It was a difficult decision to get a Dalmatian. Not because any dog is a massive – lifelong – commitment or that Dalmatians are not really normal dogs. My previous companion was with me for over 13.5 years. It was a fraught question of exposing myself to another inevitable sad loss. Dalmatian Welfare offered a win-win scenario. We could all help each other. I must admit I was a bit fussy – preferring a young dog and so I joined the waiting list at the beginning of December. Perhaps there would be an influx of dogs after Christmas? The week before Christmas, I got a very unexpected call and the next day we went to pick-up Spencer at a motorway service station and trying not to look like we were collecting for Cruella de Vil. Needless to say, I was not prepared for a young puppy plus the added complication of Christmas the following week.
Spencer could already do a very good sit but had lots of the puppy behaviour I had fortunately (or perhaps unfortunately) totally forgotten about. Chewing (sharp teeth), jumping up, selective recall and omni-directional pulling on the lead. More than once we had to round him up from the back garden because the game was – come to the door – scratch – door opens – run away! Run circles around person trying to catch you – see how dizzy they get! Funny perhaps once but after a couple of hours when it is snowing and dark the amusement is fully eroded for the human participants. Or the time, he managed to destroy his new dog bed leaving the kitchen floor covered in stuffing.

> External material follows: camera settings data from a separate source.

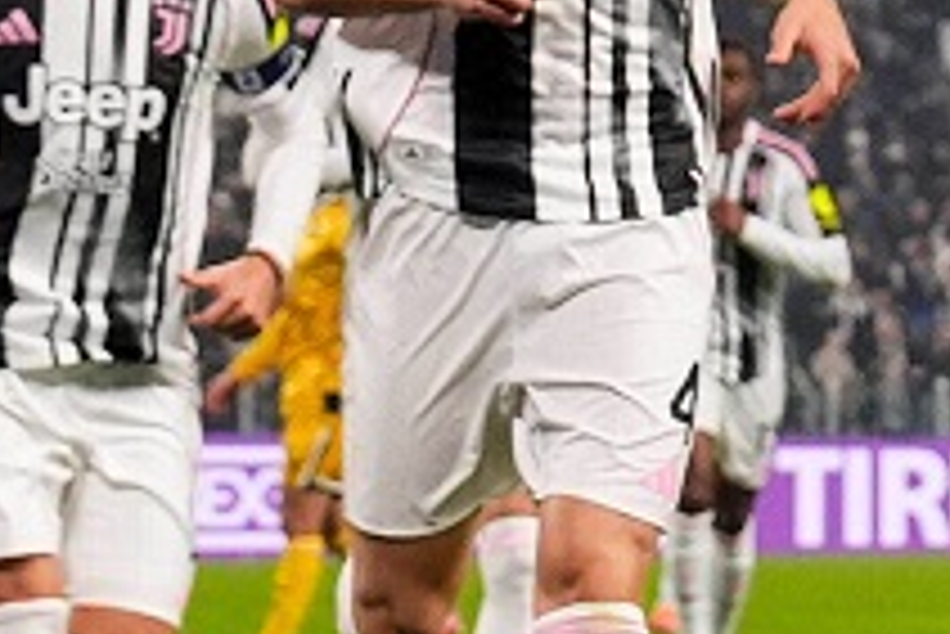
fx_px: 6892
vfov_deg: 5.3
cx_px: 1648
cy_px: -90
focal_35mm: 261
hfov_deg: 7.7
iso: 2000
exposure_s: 1/1250
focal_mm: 46
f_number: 3.5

We went to puppy classes which were disrupted by the snowy weather so he never graduated. “Down” was an interesting game. “Heel” remains a distant concept. At one class we all swapped dogs – on that day, apart from 1 thin and shy Whippet type, all of the others were small breeds. I was seriously worried about Spencer pulling their owners off their feet/chair plus some hidden amusement when the others – usually suddenly – realise just how strong and clever Spencer is. He remains totally non-aggressive and very affectionate but highly curious and observant. Loves going past the local primary school at break time – a lot of the kids run up and through the railings give him strokes. On walks, he stands up to look over walls (see Mr October 2014). Once when crossing a bridge, I thought he would want to look at the water below so I said “up”. Rather than stand on 2 legs and peer over – he jumped onto the bridge wall. Scary.
He jumps over streams rather than wade. And, he does love to run and run… and run. In a field, we once came across a suicidal rabbit so Spencer rounded it up safely back to its burrow. Stray cows have also occasionally received this treatment and are returned to their herd. One of Spencer’s favourite games in the house is the (non requested) unravelling of sock balls and leaving the separated pair in different places. So-called tough dog toys are viewed as a personal challenge. A couple of weeks ago, Spencer was asleep on me whilst I was watching TV and he did a little fart – the noise of which woke him up. He shot up and stared at me with a priceless expression that I can only describe as that of an outraged Sunday School teacher. I was laughing whilst trying to say “Sorry Spence but that was YOU!”.
Mid-November, Spencer invented a new game – whilst in a field – after some rolling about – he laid on his side and tried to slide down the steep grass bank – pushing himself along with his paws. Later in the same walk, I found a spot where a high strand of barbed wire provided an easy crossing point between fields. It was high enough for him to easily walk under it with his tail in the air. But, apparently this was boring, so he came back. The adjacent fence section had an additional barbed strand stretched across at knee level. Trying to give me a heart attack – he jumped between the 2 strands! Touched one but thankfully no injury was apparent (although a few days later I found a scabbed over scratch on him).
Spencer can be hard work but my symbiotic companion is a great dog.